TEXT:
*** Block opens ***
[Bf-committers] Proposal for handling string encoding in blender.

Campbell Barton ideasman42 at gmail.com
Fri Aug 13 14:32:52 CEST 2010


@Remo, I google'd UTF8 incompatible characters and found this one :),
also when I try enter it into the python console I get this error.

>>> "numéro"
Traceback (most recent call last):
  File "/b/release/scripts/op/console_python.py", line 134, in execute
    line = line_object.body
UnicodeDecodeError: 'utf8' codec can't decode bytes in position 4-6:
invalid data

@Elia, I asked this in #python, couldn't it just try decode with any
working codec, but was told blender was broken because the "blend"
file should store its own encoding.
I really don't want to go there, in simple cases it can work but gets
way more complicated with library linking, it you might link libraries
which are a different encoding, then we have to store an encoding per
library, then making local has to convert between encodings, or
directly linking an object into a blend which has a different encoding
..... I think this is more trouble then its worth.

So back to detecting the encoding yes I guess its possible but would
be like this in python:
try:
   return decode(...)
except:
  try:
   return decode(...)
........
This is really ugly in that it sets the exception in every case where
the first decode fails, perhaps there is some better way to do this.

Or we could try be smart but Im not sure its that easy:
http://stackoverflow.com/questions/1775622/detect-utf-16-file-content

Elia, could you look into any other apps that do this?
*** Block closes ***
USING THE INFORMATION:
a - Set down, word for word, the stretch of the encoding post from "This is really" through "that do this?".
b - Please state what, according to the encoding post, the people in #python said should store its own encoding.

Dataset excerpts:
*** Block opens ***
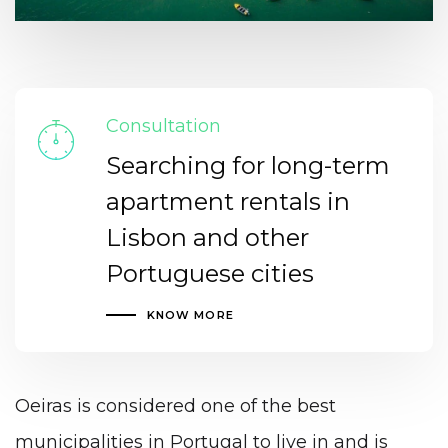
Consultation
Searching for long-term
apartment rentals in
Lisbon and other
Portuguese cities
KNOW MORE
Oeiras is considered one of the best
municipalities in Portugal to live in and is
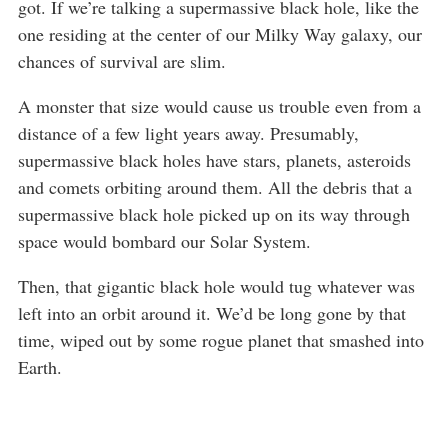
got. If we’re talking a supermassive black hole, like the
one residing at the center of our Milky Way galaxy, our
chances of survival are slim.
A monster that size would cause us trouble even from a
distance of a few light years away. Presumably,
supermassive black holes have stars, planets, asteroids
and comets orbiting around them. All the debris that a
supermassive black hole picked up on its way through
space would bombard our Solar System.
Then, that gigantic black hole would tug whatever was
left into an orbit around it. We’d be long gone by that
time, wiped out by some rogue planet that smashed into
Earth.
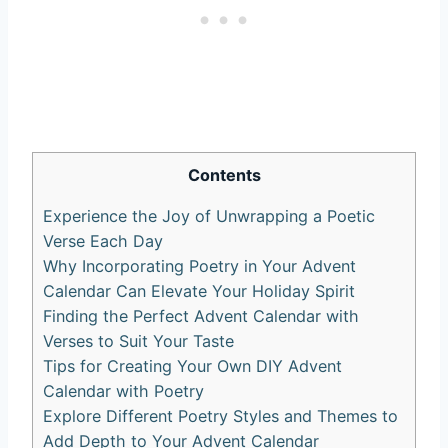
Contents
Experience the Joy of Unwrapping a Poetic
Verse Each Day
Why Incorporating Poetry in Your Advent
Calendar Can Elevate Your Holiday Spirit
Finding the Perfect Advent Calendar with
Verses to Suit Your Taste
Tips for Creating Your Own DIY Advent
Calendar with Poetry
Explore Different Poetry Styles and Themes to
Add Depth to Your Advent Calendar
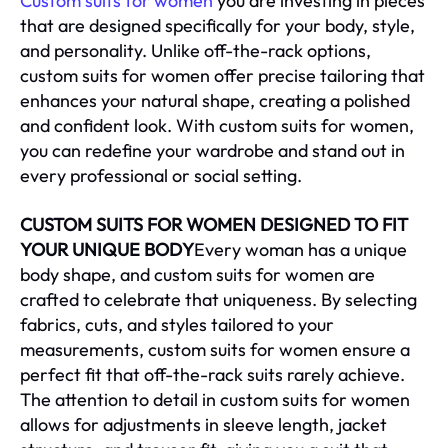
Custom suits for women
you are investing in pieces
that are designed specifically for your body, style,
and personality. Unlike off-the-rack options,
custom suits for women offer precise tailoring that
enhances your natural shape, creating a polished
and confident look. With custom suits for women,
you can redefine your wardrobe and stand out in
every professional or social setting.
CUSTOM SUITS FOR WOMEN DESIGNED TO FIT
YOUR UNIQUE BODY
Every woman has a unique
body shape, and custom suits for women are
crafted to celebrate that uniqueness. By selecting
fabrics, cuts, and styles tailored to your
measurements, custom suits for women ensure a
perfect fit that off-the-rack suits rarely achieve.
The attention to detail in custom suits for women
allows for adjustments in sleeve length, jacket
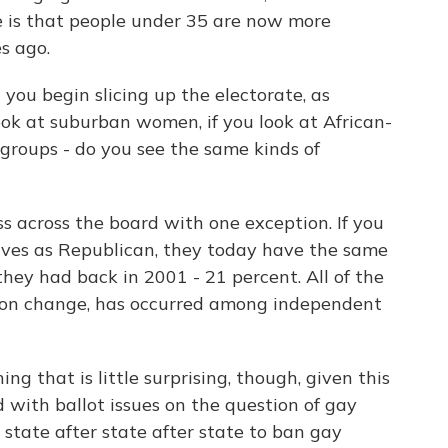
ce is that people under 35 are now more
s ago.
u begin slicing up the electorate, as
look at suburban women, if you look at African-
groups - do you see the same kinds of
 across the board with one exception. If you
lves as Republican, they today have the same
 they had back in 2001 - 21 percent. All of the
inion change, has occurred among independent
g that is little surprising, though, given this
with ballot issues on the question of gay
 state after state after state to ban gay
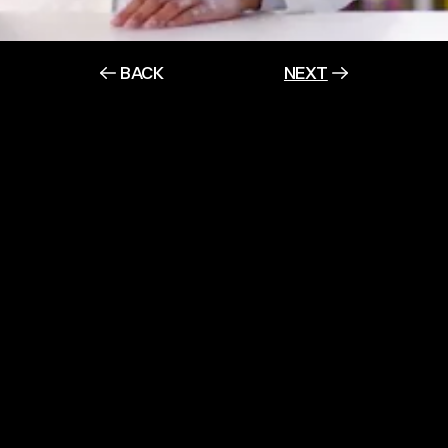
BACK
NEXT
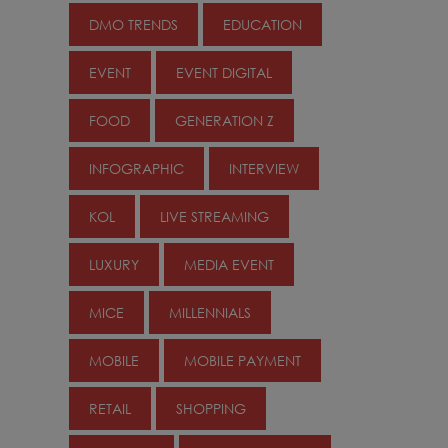
DMO TRENDS
EDUCATION
EVENT
EVENT DIGITAL
FOOD
GENERATION Z
INFOGRAPHIC
INTERVIEW
KOL
LIVE STREAMING
LUXURY
MEDIA EVENT
MICE
MILLENNIALS
MOBILE
MOBILE PAYMENT
RETAIL
SHOPPING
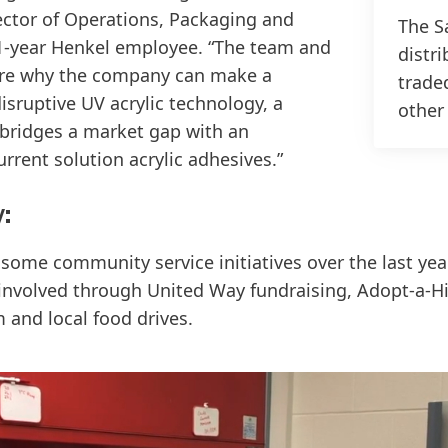
rector of Operations, Packaging and
The Sa
-year Henkel employee. “The team and
distri
 are why the company can make a
trade
isruptive UV acrylic technology, a
other
 bridges a market gap with an
urrent solution acrylic adhesives.”
:
some community service initiatives over the last yea
nvolved through United Way fundraising, Adopt-a-Hi
 and local food drives.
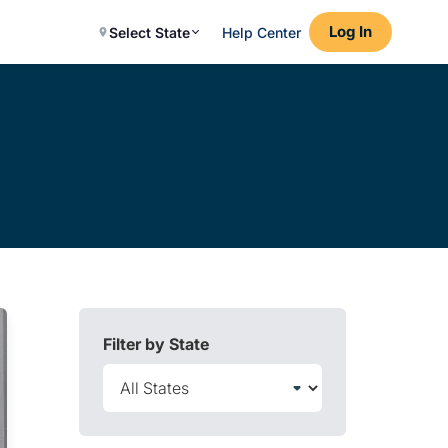
Log In
Select State
Help Center
Filter by State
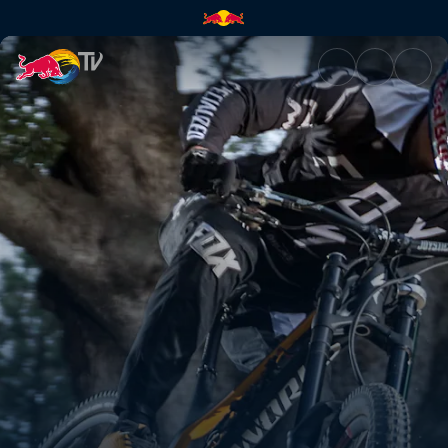
Flats and falls | Red Bull TV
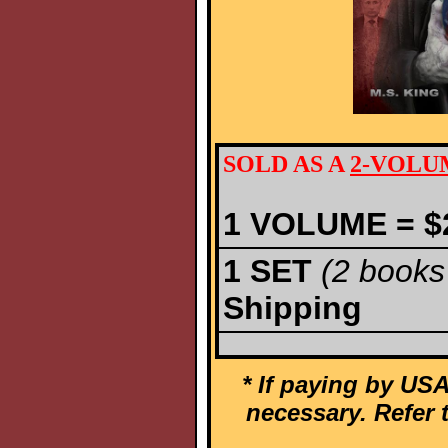
SOLD AS A
2-VOLU
1
VOLUME
= $
1
SET
(2 books 
Shipping
* If paying by USA
necessary. Refer 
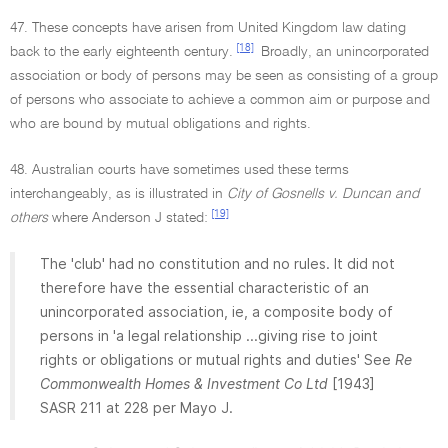
47. These concepts have arisen from United Kingdom law dating
[18]
back to the early eighteenth century.
Broadly, an unincorporated
association or body of persons may be seen as consisting of a group
of persons who associate to achieve a common aim or purpose and
who are bound by mutual obligations and rights.
48. Australian courts have sometimes used these terms
interchangeably, as is illustrated in
City of Gosnells v. Duncan and
[19]
others
where Anderson J stated:
The 'club' had no constitution and no rules. It did not
therefore have the essential characteristic of an
unincorporated association, ie, a composite body of
persons in 'a legal relationship ...giving rise to joint
rights or obligations or mutual rights and duties' See
Re
Commonwealth Homes & Investment Co Ltd
[1943]
SASR 211 at 228 per Mayo J.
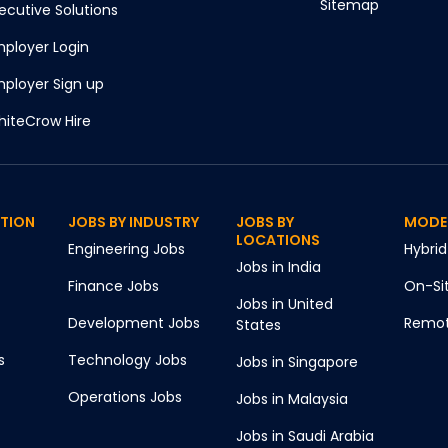
Sitemap
ecutive Solutions
ployer Login
ployer Sign up
iteCrow Hire
CTION
JOBS BY INDUSTRY
JOBS BY
MODE
LOCATIONS
Engineering
Jobs
Hybrid
Jobs in
India
Finance
Jobs
On-Si
Jobs in
United
Development
Jobs
Remo
States
s
Technology
Jobs
Jobs in
Singapore
Operations
Jobs
Jobs in
Malaysia
Jobs in
Saudi Arabia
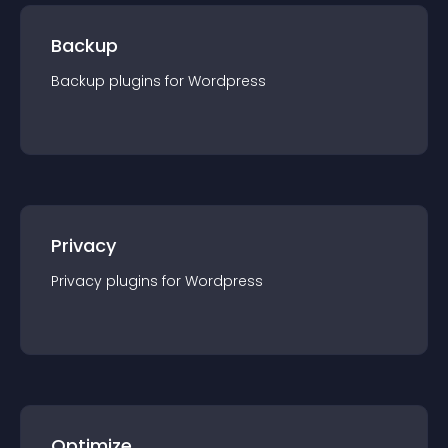
Backup
Backup
plugin
s for
Wordpress
Privacy
Privacy
plugin
s for
Wordpress
Optimize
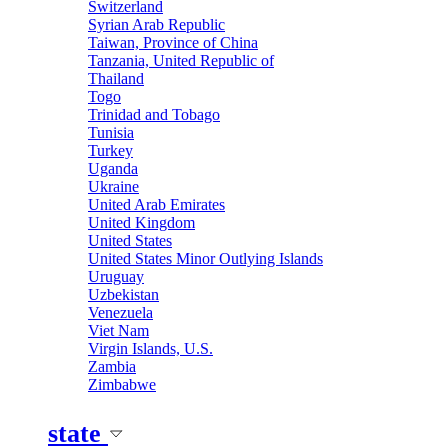
Switzerland
Syrian Arab Republic
Taiwan, Province of China
Tanzania, United Republic of
Thailand
Togo
Trinidad and Tobago
Tunisia
Turkey
Uganda
Ukraine
United Arab Emirates
United Kingdom
United States
United States Minor Outlying Islands
Uruguay
Uzbekistan
Venezuela
Viet Nam
Virgin Islands, U.S.
Zambia
Zimbabwe
state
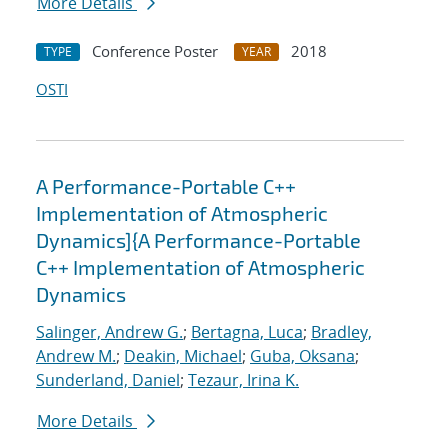
More Details
Conference Poster
2018
TYPE
YEAR
OSTI
A Performance-Portable C++
Implementation of Atmospheric
Dynamics]{A Performance-Portable
C++ Implementation of Atmospheric
Dynamics
Salinger, Andrew G.
;
Bertagna, Luca
;
Bradley,
Andrew M.
;
Deakin, Michael
;
Guba, Oksana
;
Sunderland, Daniel
;
Tezaur, Irina K.
More Details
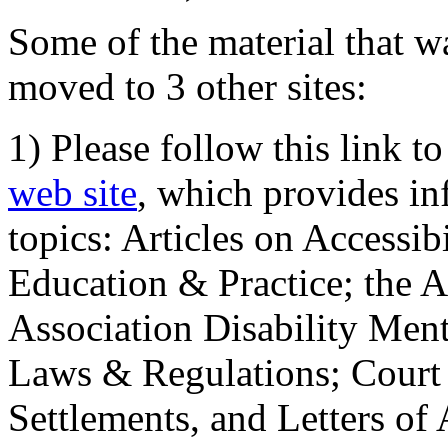
Some of the material that wa
moved to 3 other sites:
1) Please follow this link t
web site
, which provides in
topics: Articles on Accessi
Education & Practice; the 
Association Disability Ment
Laws & Regulations; Court 
Settlements, and Letters of 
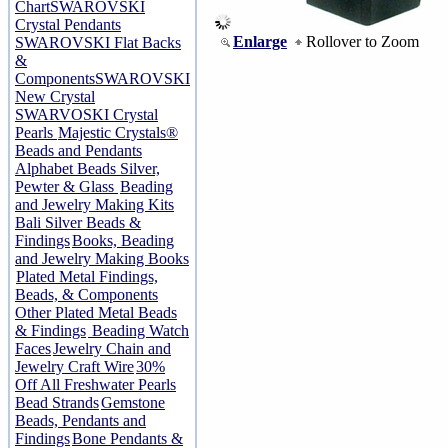
Chart
SWAROVSKI
Crystal Pendants
Enlarge
Rollover to Zoom
SWAROVSKI Flat Backs
&
Components
SWAROVSKI
New Crystal
SWARVOSKI Crystal
Pearls
Majestic Crystals®
Beads and Pendants
Alphabet Beads Silver,
Pewter & Glass
Beading
and Jewelry Making Kits
Bali Silver Beads &
Findings
Books, Beading
and Jewelry Making Books
Plated Metal Findings,
Beads, & Components
Other Plated Metal Beads
& Findings
Beading Watch
Faces
Jewelry Chain and
Jewelry Craft Wire
30%
Off All Freshwater Pearls
Bead Strands
Gemstone
Beads, Pendants and
Findings
Bone Pendants &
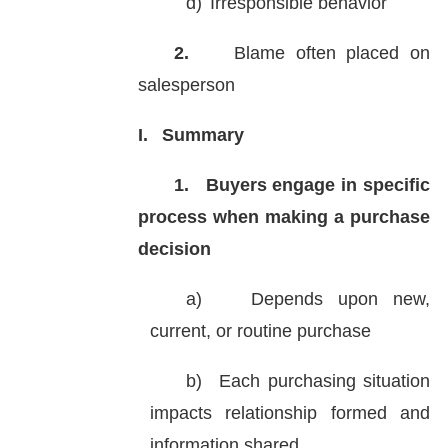
d)
Irresponsible behavior
2.
Blame often placed on
salesperson
I.
Summary
1.
Buyers engage in specific
process when making a purchase
decision
a)
Depends upon new,
current, or routine purchase
b)
Each purchasing situation
impacts relationship formed and
information shared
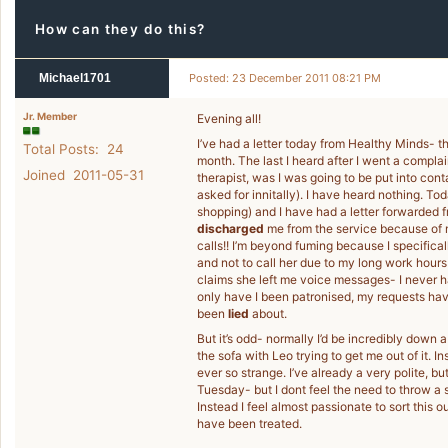
How can they do this?
Michael1701
Posted: 23 December 2011 08:21 PM
Jr. Member
Evening all!
I’ve had a letter today from Healthy Minds- th
Total Posts: 24
month. The last I heard after I went a complai
Joined 2011-05-31
therapist, was I was going to be put into cont
asked for innitally). I have heard nothing. T
shopping) and I have had a letter forwarded f
discharged
me from the service because of m
calls!! I’m beyond fuming because I specifica
and not to call her due to my long work hours
claims she left me voice messages- I never h
only have I been patronised, my requests h
been
lied
about.
But it’s odd- normally I’d be incredibly down 
the sofa with Leo trying to get me out of it. I
ever so strange. I’ve already a very polite, b
Tuesday- but I dont feel the need to throw a 
Instead I feel almost passionate to sort thi
have been treated.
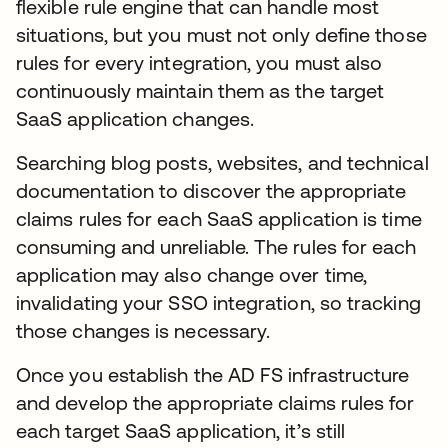
flexible rule engine that can handle most
situations, but you must not only define those
rules for every integration, you must also
continuously maintain them as the target
SaaS application changes.
Searching blog posts, websites, and technical
documentation to discover the appropriate
claims rules for each SaaS application is time
consuming and unreliable. The rules for each
application may also change over time,
invalidating your SSO integration, so tracking
those changes is necessary.
Once you establish the AD FS infrastructure
and develop the appropriate claims rules for
each target SaaS application, it’s still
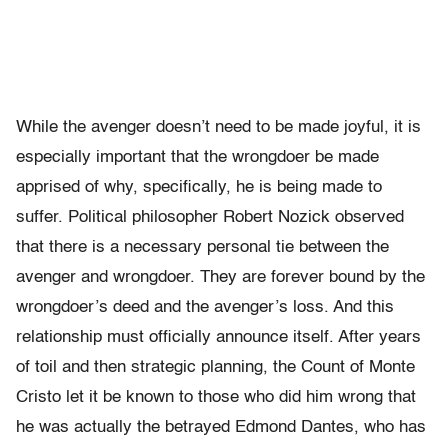
While the avenger doesn’t need to be made joyful, it is
especially important that the wrongdoer be made
apprised of why, specifically, he is being made to
suffer. Political philosopher Robert Nozick observed
that there is a necessary personal tie between the
avenger and wrongdoer. They are forever bound by the
wrongdoer’s deed and the avenger’s loss. And this
relationship must officially announce itself. After years
of toil and then strategic planning, the Count of Monte
Cristo let it be known to those who did him wrong that
he was actually the betrayed Edmond Dantes, who has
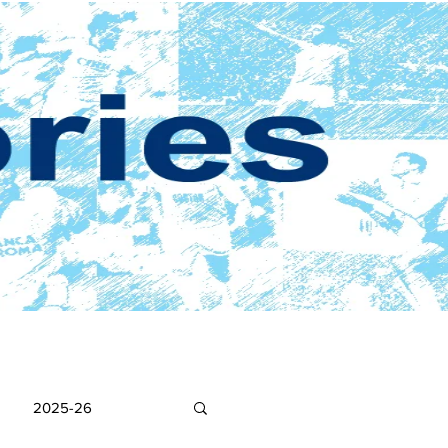
2025-26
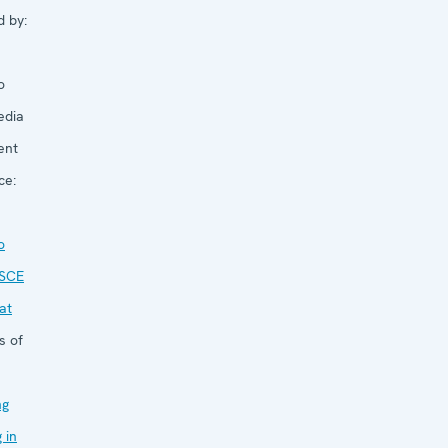
d by:
o
edia
ent
ce:
o
SCE
at
s of
ng
g in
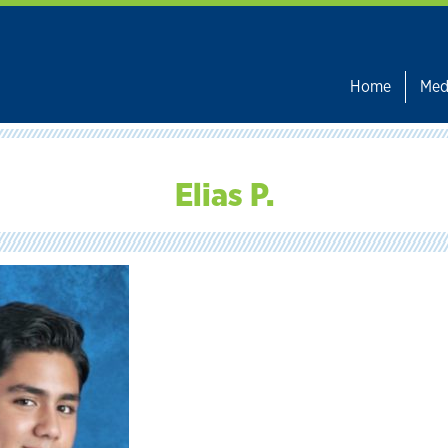
Home
Med
Elias P.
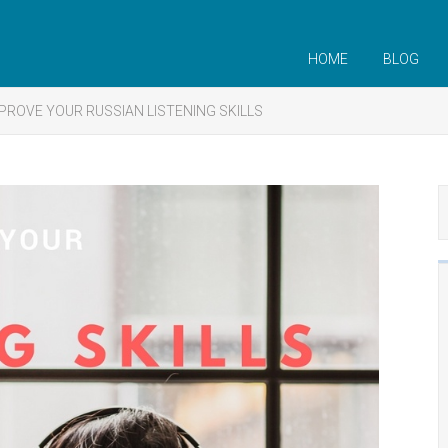
HOME
BLOG
PROVE YOUR RUSSIAN LISTENING SKILLS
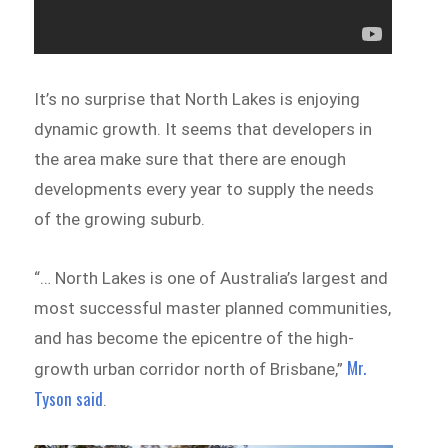
It’s no surprise that North Lakes is enjoying
dynamic growth. It seems that developers in
the area make sure that there are enough
developments every year to supply the needs
of the growing suburb.
“… North Lakes is one of Australia’s largest and
most successful master planned communities,
and has become the epicentre of the high-
Mr.
growth urban corridor north of Brisbane,”
Tyson said
.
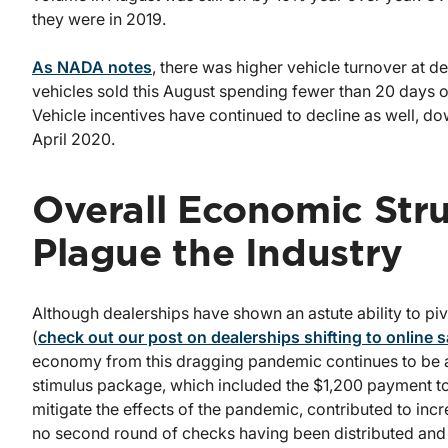
they were in 2019.
As NADA notes
, there was higher vehicle turnover at de
vehicles sold this August spending fewer than 20 days o
Vehicle incentives have continued to decline as well, 
April 2020.
Overall Economic Str
Plague the Industry
Although dealerships have shown an astute ability to pi
(
check out our post on dealerships shifting to online s
economy from this dragging pandemic continues to be a
stimulus package, which included the $1,200 payment 
mitigate the effects of the pandemic, contributed to inc
no second round of checks having been distributed and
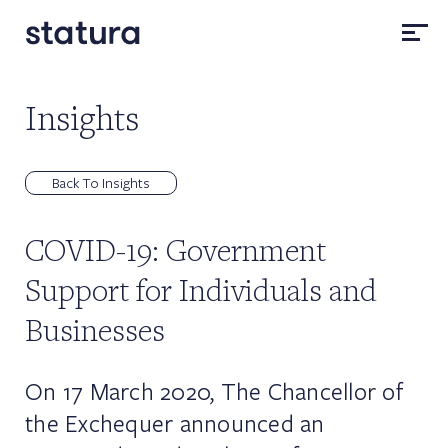
Insights
Back To Insights
COVID-19: Government
Support for Individuals and
Businesses
On 17 March 2020, The Chancellor of
the Exchequer announced an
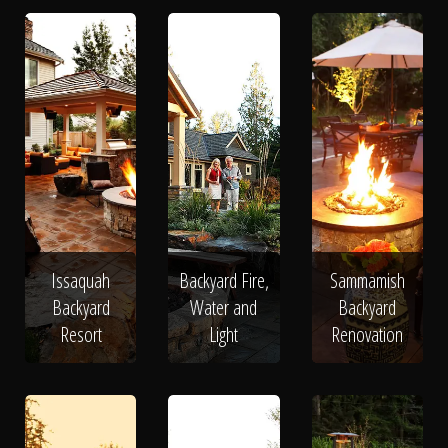
Issaquah
Backyard Fire,
Sammamish
Backyard
Water and
Backyard
Resort
Light
Renovation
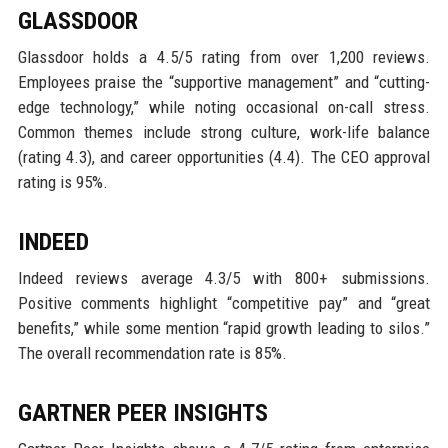
GLASSDOOR
Glassdoor holds a 4.5/5 rating from over 1,200 reviews.
Employees praise the “supportive management” and “cutting-
edge technology,” while noting occasional on-call stress.
Common themes include strong culture, work-life balance
(rating 4.3), and career opportunities (4.4). The CEO approval
rating is 95%.
INDEED
Indeed reviews average 4.3/5 with 800+ submissions.
Positive comments highlight “competitive pay” and “great
benefits,” while some mention “rapid growth leading to silos.”
The overall recommendation rate is 85%.
GARTNER PEER INSIGHTS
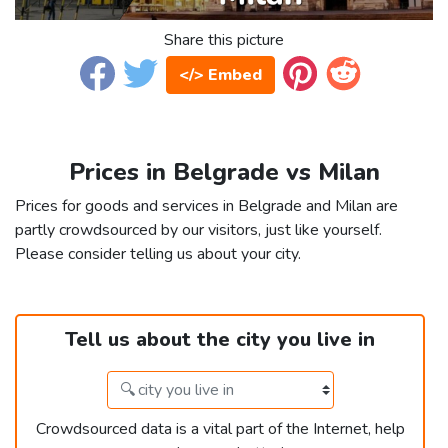
Share this picture
</> Embed
Prices in Belgrade vs Milan
Prices for goods and services in Belgrade and Milan are
partly crowdsourced by our visitors, just like yourself.
Please consider telling us about your city.
Tell us about the city you live in
Crowdsourced data is a vital part of the Internet, help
*** Block closes ***
YOUR RESPONSES:
a -
This is really ugly in that it sets the exception in every case where
the first decode fails, perhaps there is some better way to do this.

Or we could try be smart but Im not sure its that easy:
http://stackoverflow.com/questions/1775622/detect-utf-16-file-content

Elia, could you look into any other apps that do this?

b - The "blend" file.